Même sur la question des migrants, thème central de la campagne, Norbert Hofer a évité les dérapages, tout en surfant sur la peur de ses concitoyens. Il a laissé au placard les sorties xénophobes, rompant avec le profil de la précédente candidate du FPÖ. En 2010, Barbara Rosenkranz avait défrayé la chronique pour sa proximité avec l'idéologie nazie et les négationnistes.

Un programme hostile aux étrangers

En présentant ce "visage amical", le quadragénaire "est soudain devenu une option pour de nombreux électeurs", constate le quotidien Die Presse, cité par La Croix. Norbert Hofer incarne désormais la dédiabolisation recherchée par le FPÖ. Reste qu'il a mené toute sa campagne armé d'un pistolet Glock, relève The Telegraph (en anglais). Interrogé sur cette lubie, il s'est justifié en invoquant la crise des migrants : "Dans des temps incertains, les gens essayent de se protéger."

En réalité, Norbert Hofer "ne dévie pas d’un millimètre de la ligne du parti", et joue clairement sur l'ambiguïté pour convaincre les foules. Cela n'a pas trompé le site Vice News (en anglais), qui rappelle les positions du candidat. Pour lui, "l'Autriche doit quitter l'Union européenne, (...) renvoyer tous les étrangers et (...) interdire aux femmes de porter le foulard".

En avril, Norbert Hofer a justement expliqué ce dernier point. "Pour moi, la burqa est un symbole de l'oppression des femmes, tout comme le foulard", a-t-il ainsi déclaré, selon le site The Local (en anglais), avant d'ajouter que "ce que l'on fait chez soi concerne forcément les autres". Pour enfoncer le clou, le candidat a prévenu qu'il refuserait de nommer une femme portant le foulard dans son gouvernement. Tout comme il a menacé de dissoudre l'Assemblée si la majorité ne le suivait pas sur la question des migrants. 

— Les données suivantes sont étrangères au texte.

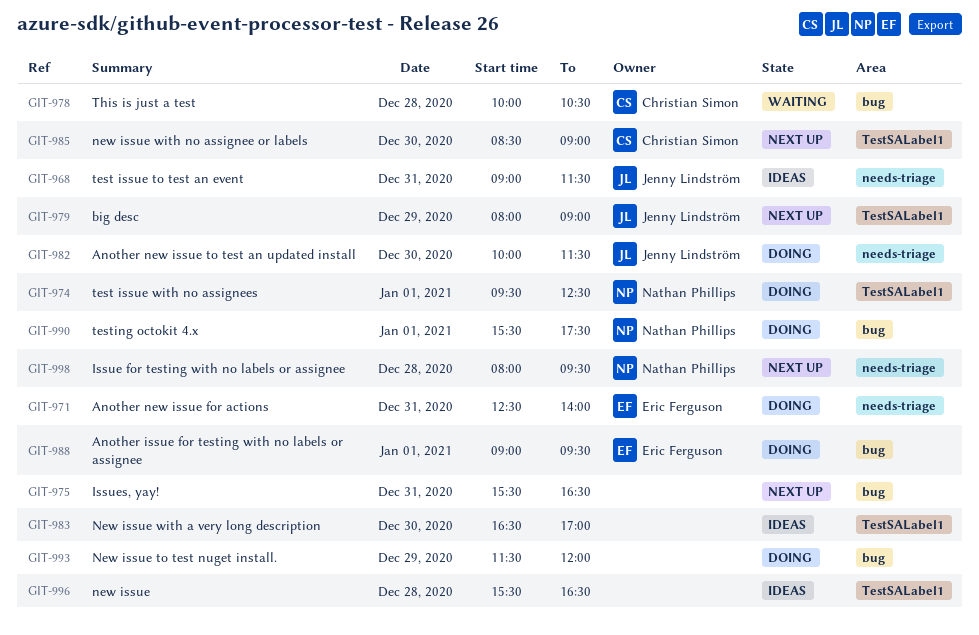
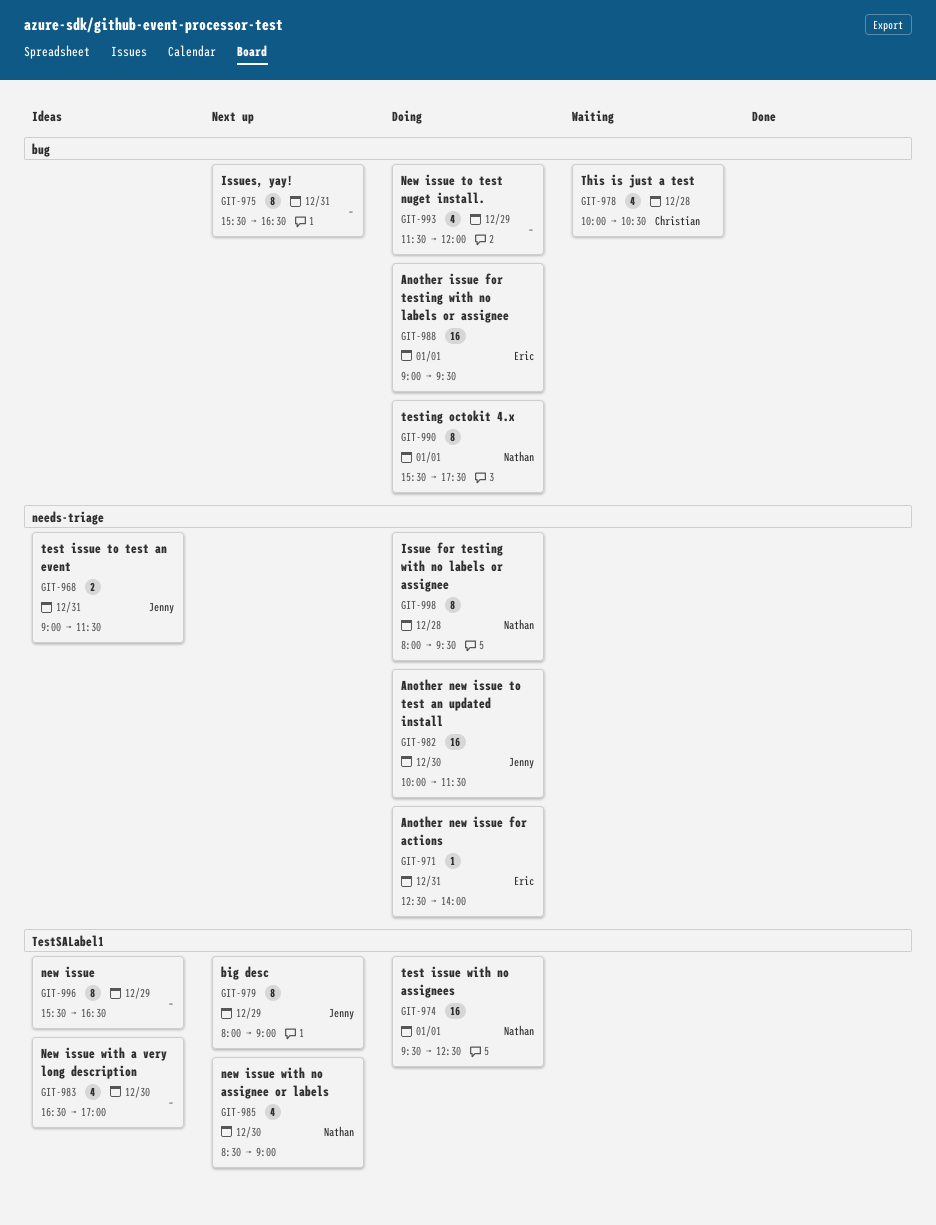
GIT-985, owner: Christian Simon -> Nathan Phillips
GIT-996, day: Dec 28 -> Dec 29
GIT-998, status: Next up -> Doing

Un idéologue "fasciné par la Grande Allemagne"

L'homme affable est surtout l'un des principaux idéologues du FPÖ, dont il a rédigé le programme en 2011, rappelle The Guardian (en anglais). Ce proche de Heinz-Christian Strache, sulfureux chef du parti, y a notamment introduit l'expression Volksgemeinschaft, une référence à la "communauté allemande", utilisée par la propagande nazie.

Il est aussi membre honoraire de la corporation étudiante Marko-Germania zu Pinkafeld, qui défend l'idée du pangermanisme, une des bases du national-socialisme. Son manifeste daté de 1994 rejette l'idée "saugrenue" d'une nation autrichienne, explique le quotidien britannique. Die Zeit (en allemand) affirme qu'en janvier, Norbert Hofer a arboré une écharpe aux couleurs de l'Allemagne lors d'une réception. En 2015, il avait déjà appelé à réintégrer la province italienne du Tyrol du Sud, qui fit partie de l'Empire austro-hongrois.

A l'approche du second tour, certains n'hésitent donc pas à tirer la sonnette d'alarme sur la vraie personnalité du candidat. Christian Rainer, rédacteur en chef de l'hebdomadaire Profil, parle "d'un homme fasciné par l'idéologie de la Grande Allemagne (...), sorti du chapeau par un chef de parti qui a frayé dans le milieu néonazi".

Il n'empêche. Norbert Hofer, qu'un proche de l'ex-dirigeant du FPÖ Jörg Haider qualifie dans le Guardian de "loup déguisé en mouton", pourrait bien devenir le premier président d'extrême droite d'un pays européen depuis la seconde guerre mondiale.